*** Excerpt ***

Minimum Viable Bureaucracy
The world of work has changed. Companies have transitioned from highly structured 9-to-5 clockworks, to always-on controlled chaos engines, partially remote or wholly distributed. Workers are affected too, expected to keep up with the 24/7 schedule of their directors and customers. This is only possible with the many communication and collaboration tools we have at our disposal. I work remotely myself, often across an ocean, and after years of this, I'd like to share some observations and advice.
Mainly, that the use of these tools is often severely flawed. I think it stems from a misconception my generation was brought up on: that technology is an admirable end in itself, rather than merely a means to an end. This attitude was pervasive during the 80s and 90s, when a dash of neon green cyberpunk was enough to be too cool for school. It laid the groundwork for the tireless technological optimism that is now associated with Silicon Valley and its colonies, but which is actually just part of the global zeitgeist.
In this contemporary view, when you have a problem, you get some software, and it fixes it. If it's not yet fixed, you add some more. Need to share documents? Just use Dropbox. Need to collaborate? Just use Google Docs. Need to communicate? Get your own Slack, they're a dime a dozen. But there is a huge cost attached: it doesn't just fragment the work across multiple disconnected spaces, it also severely limits our expressive abilities, shoehorning them into each product and platform's particular workflows and interfaces.

*** End of Excerpt ***
*** Collected material ***

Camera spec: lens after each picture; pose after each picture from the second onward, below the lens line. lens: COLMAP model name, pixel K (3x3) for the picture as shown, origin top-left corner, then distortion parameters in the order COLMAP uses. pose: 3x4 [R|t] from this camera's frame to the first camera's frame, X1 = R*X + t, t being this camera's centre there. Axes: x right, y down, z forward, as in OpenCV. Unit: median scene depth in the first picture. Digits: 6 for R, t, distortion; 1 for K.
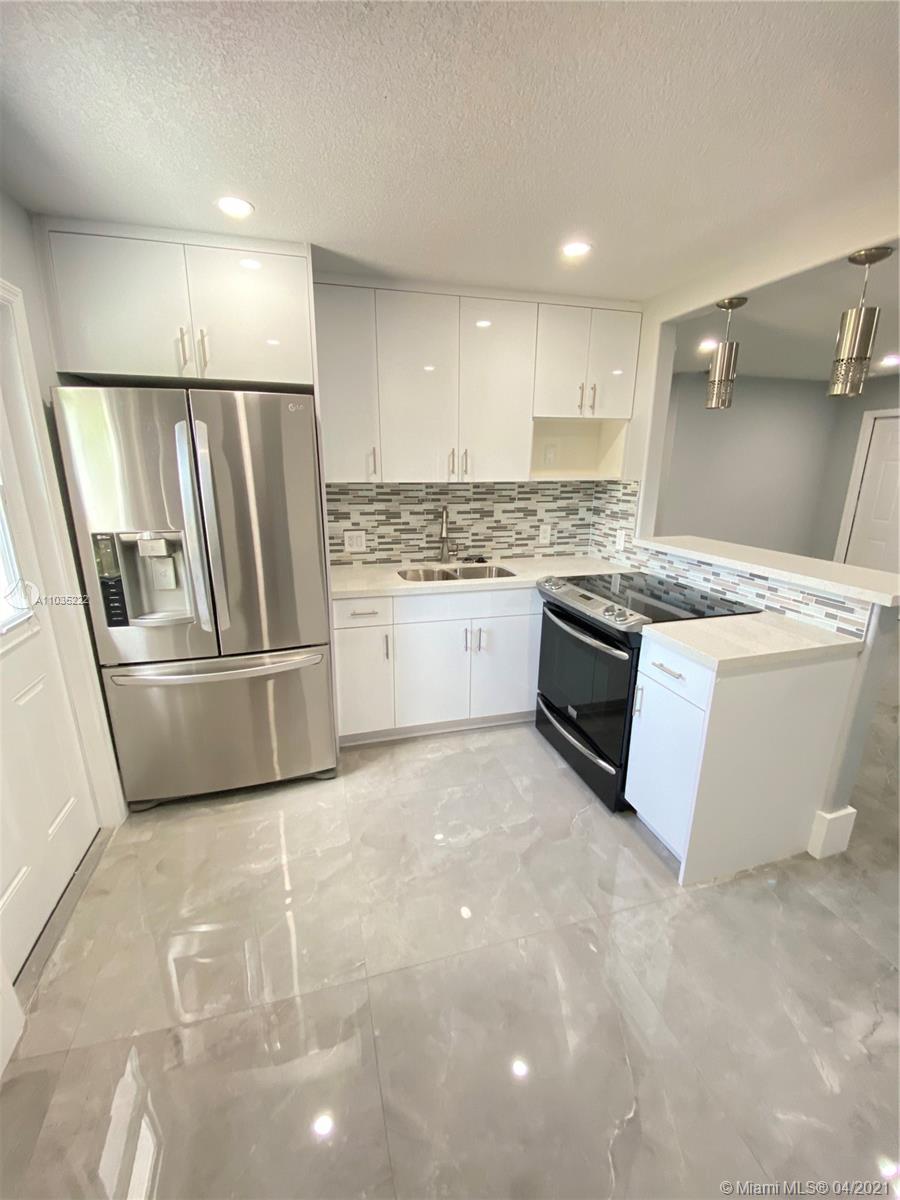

*** End of Collected material ***

■ Exercise tasks
A – Answer these questions from the Minimum Viable Bureaucracy text:
(i) What does the writer often work across while working remotely?
(ii) During which decades was the attitude of treating technology as an end in itself pervasive?
(iii) Which software does the text name for sharing documents?
B – From the Minimum Viable Bureaucracy text, retype the part that opens with the words containing "Minimum Viable Bureaucracy" and closes with "observations and advice.".

■ Outputs by task
A –
(i) An ocean.
(ii) The 80s and 90s.
(iii) Dropbox.

B –
Minimum Viable Bureaucracy
The world of work has changed. Companies have transitioned from highly structured 9-to-5 clockworks, to always-on controlled chaos engines, partially remote or wholly distributed. Workers are affected too, expected to keep up with the 24/7 schedule of their directors and customers. This is only possible with the many communication and collaboration tools we have at our disposal. I work remotely myself, often across an ocean, and after years of this, I'd like to share some observations and advice.